What a dreary day it
Posted by: Liz | From: August 01, 2003
What a dreary day it is outside! This summer sure hasn't felt like much of a summer, what with the late start and now this early autumn business. There better be some serious sun pockets hiding in the upcoming two seasons. And I mean serious. I am completely tanless this summer. This is a first for me. Not that I'm a usual glossy bronze or anything, but typically my summer calls me out into the sun for numerous sun-related activities wherein a tan comes upon me. This summer, no such luck. Boo that. Boo all that shit, yo.The trash trucks that roam down my streets have painted across their rears, in bold black letters: "DON'T LITTER."

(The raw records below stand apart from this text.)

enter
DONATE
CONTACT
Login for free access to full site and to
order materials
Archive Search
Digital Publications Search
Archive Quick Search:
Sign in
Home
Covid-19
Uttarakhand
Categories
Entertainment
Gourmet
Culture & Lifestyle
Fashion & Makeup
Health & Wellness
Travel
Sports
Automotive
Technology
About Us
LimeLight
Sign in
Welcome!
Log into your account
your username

If I walk from Union Square to work in the mornings, I pass a mattress store that has lots of displays in the window. One such display is a minature mattress with a cutaway section so you can see the inticate inner construction of this miracle mattress that supports you like no other. Atop this small mattress is a cutout of a woman's body, laying on her side, back towards you. She is presumably sleeping soundly and--holy cow!--she's in the buff, so you can trace with your eyes the lovely dip of her waist and curves of her buttocks. That is, however, if you aren't distracted by the exposed SPINE you can also see pertruding along the cutaway of her back. She's not a hot naked sleeping girl! She's dead! She's been murderd and her back peeled away from her supine body! Look away!

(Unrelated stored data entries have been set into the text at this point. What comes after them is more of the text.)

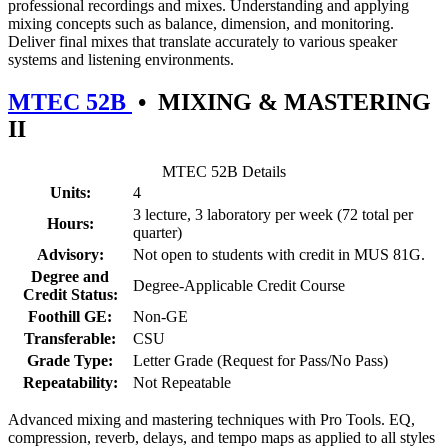
professional recordings and mixes. Understanding and applying
mixing concepts such as balance, dimension, and monitoring.
Deliver final mixes that translate accurately to various speaker
systems and listening environments.
MTEC 52B
•
MIXING & MASTERING
II
MTEC 52B Details
Units:
4
3 lecture, 3 laboratory per week (72 total per
Hours:
quarter)
Advisory:
Not open to students with credit in MUS 81G.
Degree and
Degree-Applicable Credit Course
Credit Status:
Foothill GE:
Non-GE
Transferable:
CSU
Grade Type:
Letter Grade (Request for Pass/No Pass)
Repeatability:
Not Repeatable
Advanced mixing and mastering techniques with Pro Tools. EQ,
compression, reverb, delays, and tempo maps as applied to all styles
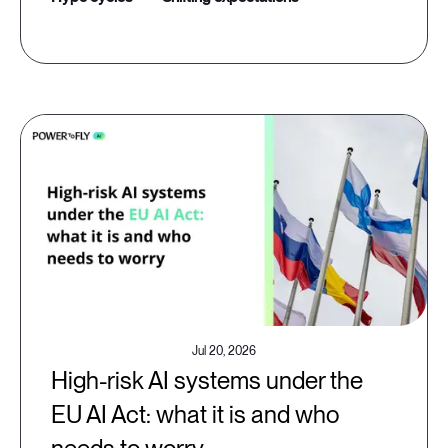
Jul 20, 2026
High-risk AI systems under the
EU AI Act: what it is and who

Today is a co-worker's last day, so we took her out for lunch yesterday at this fancy Greek restaurant. Everything was pretty good, but we had a very strange waitress. Youngish and with flyaway tan hair pulled into a messy ponytail, she spoke with halting English. I had a feeling she might have been French or Italian, though. Possibly not Greek. She seemed utterly unsure of herself the entire time she was taking our orders. (I had an appitizer greek salad for my entree, as there were no vegetarian things on the menu, but after realizing that the salad was only tomatoes, cucumbers, and feta, I asked if I could get some greens with it, too. She assured me it came with greens. But it actually came with green, singular, being a lonely piece of lettuce upon which all the other stuff was piled. A garnish, if you will. Luckily I was all filled up on bread, so no biggie.) She would sidle up and, even when none of us were talking because we were waiting for her to come over, she appeared loath to interrupt us and took a minute to break into our conversation. Even when we weren't talking. And then-and this is the baffling thing to me--as she was clearing the plates, she pointedly started humming loudly. Now, if we were in a diner, and Lorraine our brisk and never-faltering, sure-of-herself waitress, swept in to collect the dishes and was humming a bit while whisking things away, I would not be surprised. That Lorraine, she's all business but likes a little hum to distract her! But this girl was obviously neither brisk nor all business and neither whisked or swept anything. She was just humming rather oddly and awkwardly. I had the thought that she was perhaps a French girl and someone had told her to play the part of a Greek waitress and that in Greece, things are brisk and airy and one might hum as one is taking dishes away. Maybe she was humming under orders? I think humming is one of those things you can only undertake under your own inclination. Humming under duress is pretty awful.